Other things I miss are M’s misanthropic, possibly slightly insane, but very funny roommate and his maybe girlfriend (I never was quite sure), who made me feel liked, and her sly daughter. And M’s roommate’s very sweet and very needy but well-behaved black lab, and M’s two gorgeous, affectionate, and funny cats. And M’s two best guy friends, colleagues from work, whose company I enjoyed very much. I had become an adjunct member of M’s household, and I felt comfortable and appreciated there. I miss that.
M and I have had a couple of emails back and forth the last two days. Until a few days ago, I had forgotten that I left my bicycle at his house. I had to contact him about that, and I was grateful for a reason. I also asked him again if he could articulate some of his thoughts about the change in his feelings. He sent me a long reply explaining some of what he was thinking about me and us and what was wrong. After reading it, I felt like a big portion of the weight on my heart had been lifted. I want more than anything to learn from this.

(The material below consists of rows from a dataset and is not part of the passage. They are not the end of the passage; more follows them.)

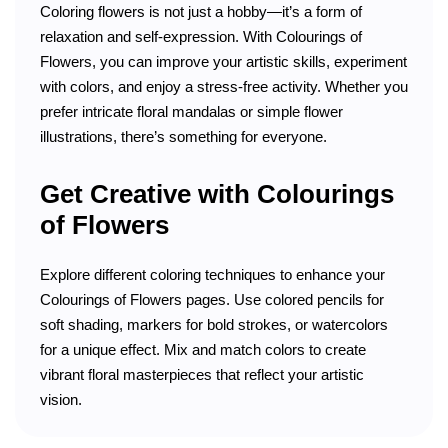
Coloring flowers is not just a hobby—it’s a form of
relaxation and self-expression. With Colourings of
Flowers, you can improve your artistic skills, experiment
with colors, and enjoy a stress-free activity. Whether you
prefer intricate floral mandalas or simple flower
illustrations, there’s something for everyone.
Get Creative with Colourings
of Flowers
Explore different coloring techniques to enhance your
Colourings of Flowers pages. Use colored pencils for
soft shading, markers for bold strokes, or watercolors
for a unique effect. Mix and match colors to create
vibrant floral masterpieces that reflect your artistic
vision.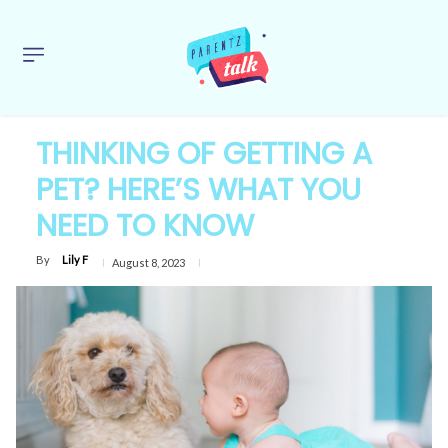
THINKING OF GETTING A
PET? HERE’S WHAT YOU
NEED TO KNOW
By
Lily F
August 8, 2023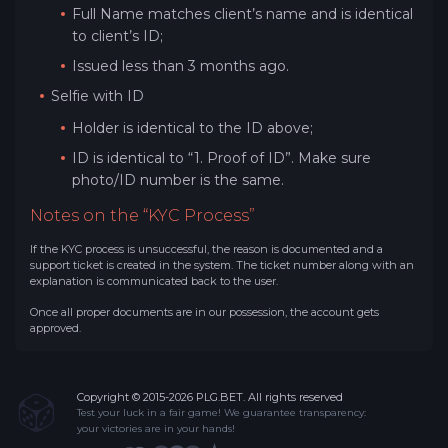
Full Name matches client’s name and is identical
to client’s ID;
Issued less than 3 months ago.
Selfie with ID
Holder is identical to the ID above;
ID is identical to “1. Proof of ID”. Make sure
photo/ID number is the same.
Notes on the “KYC Process”
If the KYC process is unsuccessful, the reason is documented and a
support ticket is created in the system. The ticket number along with an
explanation is communicated back to the user.
Once all proper documents are in our possession, the account gets
approved.
Copyright © 2015-2026 PLG.BET. All rights reserved
Test your luck in a fair game! We guarantee transparency:
your victories are in your hands!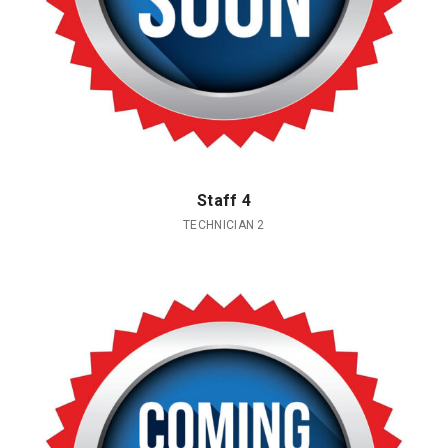
Staff 4
TECHNICIAN 2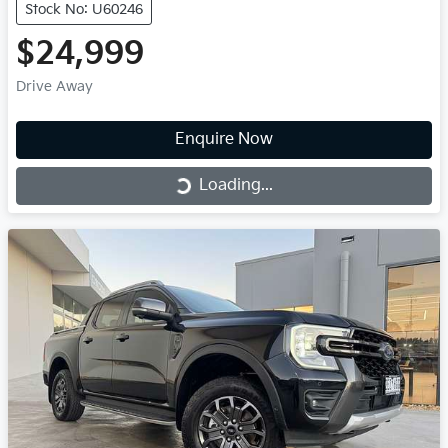
Stock No: U60246
$24,999
Drive Away
Enquire Now
Loading...
Loading...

One thing I’ve learned is that I really do want a partner. I don’t know exactly what that relationship would look like, and I think the parameters are wider now after this experience, but I don’t want to be alone. I feel somewhat relieved to admit that. For a long time after J and I separated, I thought I did want to be alone. I thought I was better alone. At the time maybe I was, because I wasn’t very good at being with someone. I didn’t know how to not lose myself.
But I think I am learning. I think eventually, maybe before I’m too old to enjoy it, I’ll get good at being in a relationship. It doesn’t have to be with just one man -- two or three would be fine with me, but I don’t want to be alone.
Tonight I watched a short doc, one of the films submitted to the festival, and it blew me away, gave me hope for the future and for New York. The subject was a burlesque performance artist and total gender freak and devotee of some Hindu religion making a life for him or herself in New York. I was very moved.